Youngstown-born tenor Lawrence Brownlee returns to Northeast Ohio in triumph

From The Cleveland Plain Dealer, May 09 2012

The final concert of the Cleveland Chamber Music Society’s 62nd season Tuesday at Plymouth Church in Shaker Heights could hardly have been more elating.

One of the reasons was tenor Lawrence Brownlee, a Youngstown native and star at the Metropolitan Opera, who gave a recital with the most illustrious collaborative pianist of them all, Martin Katz.

But general rejoicing also ensued at the announcement that the society next season will move its entire concert series from Beachwood’s Fairmount Temple, where everyone put up with arid acoustics for decades, to the welcoming environment of Plymouth Church.

No longer will musicians struggle to send their artistry to concert-goers’ ears. Plymouth’s sanctuary is an intimate space that places listeners in close proximity to the performers.

Brownlee and Katz took some time to scale down to the crystalline acoustics. The genial tenor even quipped about making the adjustment from opera to recital, having just arrived here from Amsterdam, where he sang Narciso in Rossini’s “Il Turco in Italia.”

In songs by Verdi and Poulenc, Brownlee tended to fire his light lyric tenor on all cylinders, which reduced the charm and character in these pieces. He was more nuanced in “Un aura amorosa” from Mozart’s “Cosi fan tutte,” and he brought endearing personality (and crisp English enunciation) to the winsome lines in “Lonely House” from Kurt Weill’s “Street Scene.”

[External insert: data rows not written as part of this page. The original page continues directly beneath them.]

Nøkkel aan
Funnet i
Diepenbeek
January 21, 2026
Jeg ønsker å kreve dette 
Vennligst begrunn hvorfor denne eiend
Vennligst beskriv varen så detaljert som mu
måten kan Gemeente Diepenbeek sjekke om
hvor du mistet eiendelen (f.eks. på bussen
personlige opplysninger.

But it was in the second half of the program, and mostly toward the recital’s end, that Brownlee put his gifts to most thrilling use. He ended the first song in Ginastera’s cycle “Cinco canciones populares argentinas” on a high note that reverberated through the sanctuary.

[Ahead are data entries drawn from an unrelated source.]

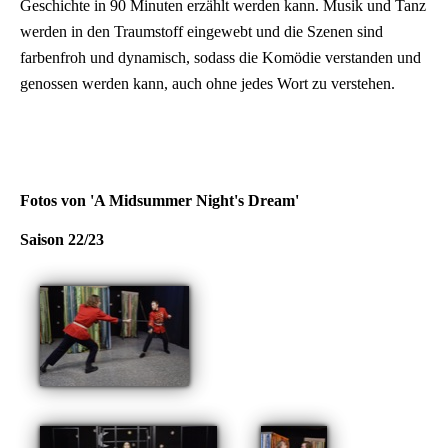
Geschichte in 90 Minuten erzählt werden kann. Musik und Tanz
werden in den Traumstoff eingewebt und die Szenen sind
farbenfroh und dynamisch, sodass die Komödie verstanden und
genossen werden kann, auch ohne jedes Wort zu verstehen.
Fotos von 'A Midsummer Night's Dream'
Saison 22/23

Expressive in two songs by Paul Bowles and in Foster’s “Jeanie with the Light Brown Hair,” Brownlee exploded with ardor in Marc Blitzstein’s “Stay in My Arms,” which ended in the stratosphere with a lovingly shaded decrescendo.

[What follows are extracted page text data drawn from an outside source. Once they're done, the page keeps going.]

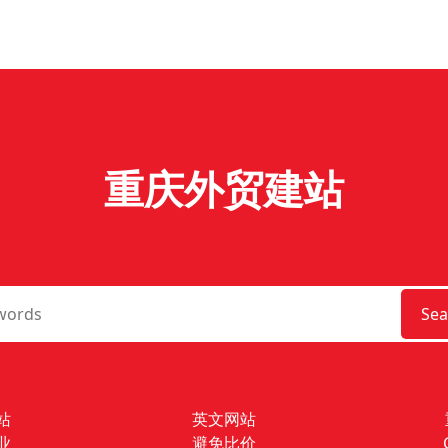
重庆外贸建站
Sea
站
英文网站
业
避免比价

The audience became especially pumped when the tenor turned to operatic fare. Brownlee gave an impassioned account of “Pour me rapprocher de Marie” from Donizetti’s “La fille du regiment” before thrusting himself into a bel canto specialty, Narciso’s aria “Tu seconda il mio disegno” from “Il Turco in Italia.”

His combination of tonal sweetness and coloratura fire made this the performance of the night, though he continued to seize ears with encores of the spiritual “Every Time I Feel the Spirit” and a melting rendition of “Una furtiva lagrima” from Donizetti’s “L’elisir d’amore.”

Katz didn’t sit deferentially in the background. His pianism was rich and varied, whether the music called for orchestra-like textures or the sparest of gestures.

More good news: Brownlee returns to his hometown’s Stambaugh Auditorium Friday, Nov. 30 to sing Almaviva in the Opera Western Reserve production of Rossini’s “The Barber of Seville.”